Patients IIIa and IIIb, with a severe limb-girdle muscular dystrophy (LGMD) phenotype, are the daughters of first-cousin parents. Sanger sequencing of candidate genes (CAPN3 and ANO5), MyoCap, and whole-exome sequencing had been performed without identifying the causative variant. All the CNV detection programs identified a homozygous deletion in the SGCD gene (exons 1–5) (figure 1B).

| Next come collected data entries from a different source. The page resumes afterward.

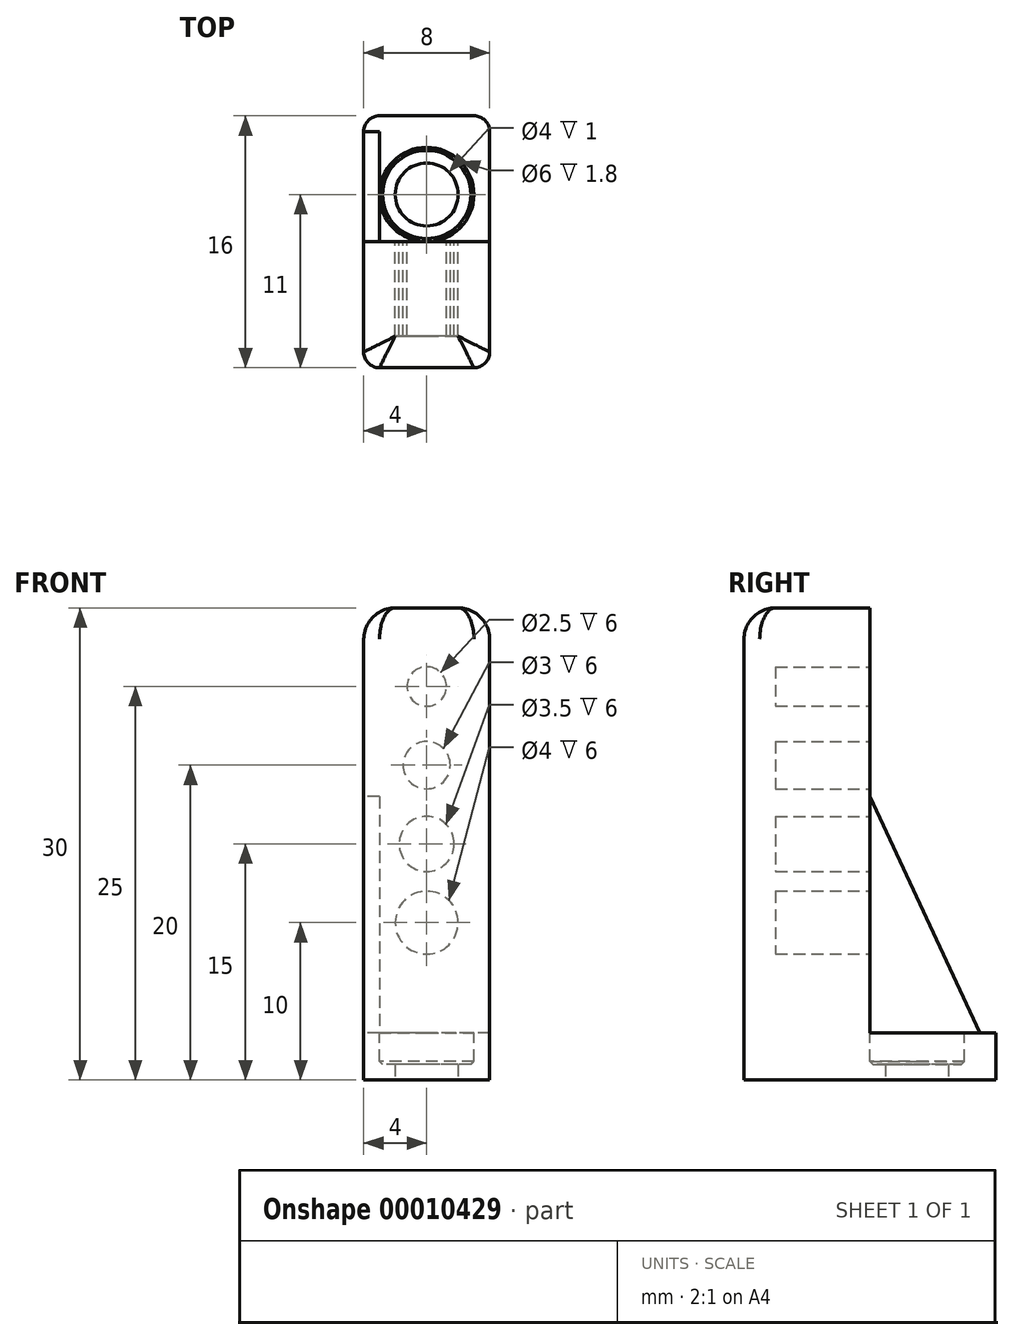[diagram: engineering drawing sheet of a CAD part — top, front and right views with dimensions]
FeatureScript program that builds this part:
annotation { "Feature Type Name" : "Feature", "Feature Type Description" : "" }
export const myFeature = defineFeature(function(context is Context, id is Id, definition is map)
    precondition{}
    {
        {
            var Q0;
            Q0=qCreatedBy(makeId("Top.planeOp"),FACE);
            var sketch = newSketch(context, id + "F0", { "sketchPlane" : qUnion([Q0])});
            skLineSegment(sketch, "E0.bottom", {"start": v(3, 5) * mm, "end": v(-3, 5) * mm});
            skLineSegment(sketch, "E0.top", {"start": v(4, -5) * mm, "end": v(-4, -5) * mm});
            skLineSegment(sketch, "E0.left", {"start": v(4, 4) * mm, "end": v(4, -5) * mm});
            skLineSegment(sketch, "E0.right", {"start": v(-4, 4) * mm, "end": v(-4, -5) * mm});
            skPoint(sketch, "E0.middle", {"position": v(0, 0) * mm});
            skCircle(sketch, "E1", {"center": v(0, 0) * mm, "radius": 2 * mm});
            skPoint(sketch, "E2.visualSharp", {"position": v(-4, 5) * mm});
            skArc(sketch, "E2.filletArc", {"start": v(-3, 5) * mm, "mid": v(-3.7, 4.7) * mm, "end": v(-4, 4) * mm});
            skPoint(sketch, "E3.visualSharp", {"position": v(4, 5) * mm});
            skArc(sketch, "E3.filletArc", {"start": v(4, 4) * mm, "mid": v(3.7, 4.7) * mm, "end": v(3, 5) * mm});
            skSolve(sketch);
        }
        {
            var Q0;
            Q0=makeQuery(id+"F0.imprint","IMPRINT",FACE,{"disambiguationData":[TD([[makeQuery(id+"F0.imprint","IMPRINT",EDGE,{"derivedFrom":sQuery(id+"F0.wireOp",EDGE,"E0.bottom")}),1.0]])]});
            extrude(context, id + "F1", {"entities" : qUnion([Q0]), "depth" : 3 * mm});
        }
        {
            var Q0;
            Q0=qCreatedBy(makeId("Top.planeOp"),FACE);
            var sketch = newSketch(context, id + "F2", { "sketchPlane" : qUnion([Q0])});
            skLineSegment(sketch, "E4.top", {"start": v(-4, -3) * mm, "end": v(4, -3) * mm});
            skLineSegment(sketch, "E4.left", {"start": v(-4, -10) * mm, "end": v(-4, -3) * mm});
            skLineSegment(sketch, "E4.right", {"start": v(4, -10) * mm, "end": v(4, -3) * mm});
            skLineSegment(sketch, "E5", {"start": v(-3, -11) * mm, "end": v(3, -11) * mm});
            skPoint(sketch, "E6.visualSharp", {"position": v(-4, -11) * mm});
            skArc(sketch, "E6.filletArc", {"start": v(-4, -10) * mm, "mid": v(-3.7, -10.7) * mm, "end": v(-3, -11) * mm});
            skPoint(sketch, "E7.visualSharp", {"position": v(4, -11) * mm});
            skArc(sketch, "E7.filletArc", {"start": v(3, -11) * mm, "mid": v(3.7, -10.7) * mm, "end": v(4, -10) * mm});
            skSolve(sketch);
        }
        {
            var Q0;
            Q0=qSketchRegion(id+"F2",true);
            extrude(context, id + "F3", {"entities" : qUnion([Q0]), "operationType" : NewBodyOperationType.ADD, "depth" : 30 * mm});
        }
        {
            var Q0;
            Q0=makeQuery(id+"F3.boolean.opBoolean","MERGE",FACE,{"derivedFrom":[makeQuery(id+"F1.opExtrude","SWEPT_FACE",FACE,{"disambiguationData":[OSD([sQuery(id+"F0.wireOp",EDGE,"E0.right")])]}),makeQuery(id+"F3.opExtrude","SWEPT_FACE",FACE,{"disambiguationData":[OSD([sQuery(id+"F2.wireOp",EDGE,"E4.left")])]})]});
            var sketch = newSketch(context, id + "F4", { "sketchPlane" : qUnion([Q0])});
            skLineSegment(sketch, "E8", {"start": v(-4, 3) * mm, "end": v(3, 18) * mm});
            skLineSegment(sketch, "E9", {"start": v(3, 18) * mm, "end": v(3, 3) * mm});
            skLineSegment(sketch, "E10", {"start": v(3, 3) * mm, "end": v(-4, 3) * mm});
            skSolve(sketch);
        }
        {
            var Q0;
            Q0=qSketchRegion(id+"F4",true);
            extrude(context, id + "F5", {"entities" : qUnion([Q0]), "operationType" : NewBodyOperationType.ADD, "oppositeDirection" : true, "depth" : 1 * mm});
        }
        {
            var Q0;
            Q0=makeQuery(id+"F3.opExtrude","SWEPT_FACE",FACE,{"disambiguationData":[OSD([sQuery(id+"F2.wireOp",EDGE,"E4.top")])]});
            var sketch = newSketch(context, id + "F6", { "sketchPlane" : qUnion([Q0])});
            skCircle(sketch, "E11", {"center": v(0, 10) * mm, "radius": 2 * mm});
            skCircle(sketch, "E12", {"center": v(0, 15) * mm, "radius": 1.75 * mm});
            skCircle(sketch, "E13", {"center": v(0, 20) * mm, "radius": 1.5 * mm});
            skCircle(sketch, "E14", {"center": v(0, 25) * mm, "radius": 1.25 * mm});
            skSolve(sketch);
        }
        {
            var Q0;
            Q0=qSketchRegion(id+"F6",true);
            extrude(context, id + "F7", {"entities" : qUnion([Q0]), "operationType" : NewBodyOperationType.REMOVE, "oppositeDirection" : true, "depth" : 6 * mm});
        }
        {
            var Q0;
            Q0=makeQuery(id+"F3.opExtrude","CAP_EDGE",EDGE,{"disambiguationData":[OSD([sQuery(id+"F2.wireOp",EDGE,"E4.left")])],"isStart":false});
            var Q1;
            Q1=makeQuery(id+"F3.opExtrude","CAP_EDGE",EDGE,{"disambiguationData":[OSD([sQuery(id+"F2.wireOp",EDGE,"E4.right")])],"isStart":false});
            var Q2;
            Q2=makeQuery(id+"F3.opExtrude","CAP_EDGE",EDGE,{"disambiguationData":[OSD([sQuery(id+"F2.wireOp",EDGE,"E6.filletArc")])],"isStart":false});
            fillet(context, id + "F8", {"entities" : qUnion([Q0, Q1, Q2]), "radius" : 2 * mm, "tangentPropagation" : true, "allowEdgeOverflow" : false});
        }
        {
            var Q0;
            Q0=makeQuery(id+"F1.opExtrude","CAP_FACE",FACE,{"disambiguationData":[OSD([sQuery(id+"F0.wireOp",EDGE,"E0.bottom"),sQuery(id+"F0.wireOp",EDGE,"E0.top"),sQuery(id+"F0.wireOp",EDGE,"E0.left"),sQuery(id+"F0.wireOp",EDGE,"E0.right"),sQuery(id+"F0.wireOp",EDGE,"E1"),sQuery(id+"F0.wireOp",EDGE,"E2.filletArc"),sQuery(id+"F0.wireOp",EDGE,"E3.filletArc")])],"isStart":false});
            var sketch = newSketch(context, id + "F9", { "sketchPlane" : qUnion([Q0])});
            skCircle(sketch, "E15", {"center": v(0, 0) * mm, "radius": 3 * mm});
            skSolve(sketch);
        }
        {
            var Q0;
            Q0=qSketchRegion(id+"F9",true);
            extrude(context, id + "F10", {"entities" : qUnion([Q0]), "operationType" : NewBodyOperationType.REMOVE, "oppositeDirection" : true, "depth" : 2 * mm});
        }
        {
            var Q0;
            Q0=makeQuery(id+"F10.boolean.opBoolean","COPY",EDGE,{"derivedFrom":makeQuery(id+"F10.opExtrude","CAP_EDGE",EDGE,{"disambiguationData":[OSD([sQuery(id+"F9.wireOp",EDGE,"E15")])],"isStart":false})});
            chamfer(context, id + "F11", {"entities" : qUnion([Q0]), "width" : .2 * mm, "tangentPropagation" : true});
        }
    });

Patient IV is the child of consanguineous parents, and he has been suffering from lower limb muscular weakness in the lower limbs since the age of 7. Deletions and duplications in the DMD gene had been excluded. Immunochemistry showed normal staining for dystrophin as well as for the sarcoglycans. A homozygous deletion in CAPN3 (exons 2–8) was detected.

In 2 males with an LGMD-like phenotype (patients V and VI), we found previously reported DMD deletions explaining the observed proximal muscular weakness. Both patients have in-frame deletions (exons 45–55 and exons 45–48) causing BMD.[11]

Patient VII with a Duchenne phenotype was also included in our screening. As expected, a previously reported out-of-frame DMD deletion (exons 42–43) was identified.[11]

DISCUSSION

Genomes are usually analyzed for SNVs and indels, but studies of CNVs are often underrepresented. CNVs in muscle diseases have previously been studied with complementary methods like targeted aCGH, which still remains the gold standard technique for CNV detection.[4,5] Here, we show that combining analysis of all different mutation types enables integration of results and identifies the final cause of the disease in several cases. Complex effects like compound heterozygosity in patients IIa and IIb and compound genetic disease arising from variants of different genes in patient I can be unraveled. It has been suggested that the number of patients with a combination of 2 or more genetic diseases is probably underestimated.[12] The phenotypic complexity in these patients may erroneously be interpreted as a new genetic disease with unidentified genetic defect or as a phenotypic expansion for a single disease.[12] The proximal phenotype seen in patient I is mainly due to BMD, as the typical anterior lower-leg muscle lesions of the FINmaj TTN mutation may develop only after age 60. However, the identification of multilocus genomic variants is crucial for a proper genetic counseling in the family.

The combination of 4 analysis tools aided us to identify already known and previously unknown CNVs. CNVs can explain some of the missing heritability and undiagnosed cases in skeletal muscle disorders. An NGS-based strategy for CNV detection will be of great value for increasing the diagnostic yield in patients affected by mendelian muscle diseases. Current technology does not adequately capture repeat expansion diseases such as myotonic dystrophy or diseases related to other repetitive elements. Long-read sequencing technologies may further help the identification and mapping of CNVs as well as of repeat expansions. However, the clinical interpretation of CNVs remains challenging, in particular for CNVs identified in genes without previously reported disease causing deletions or duplications. The inclusion of CNV data in public databases, e.g., ExAC, could help in pathogenicity assessment of CNVs.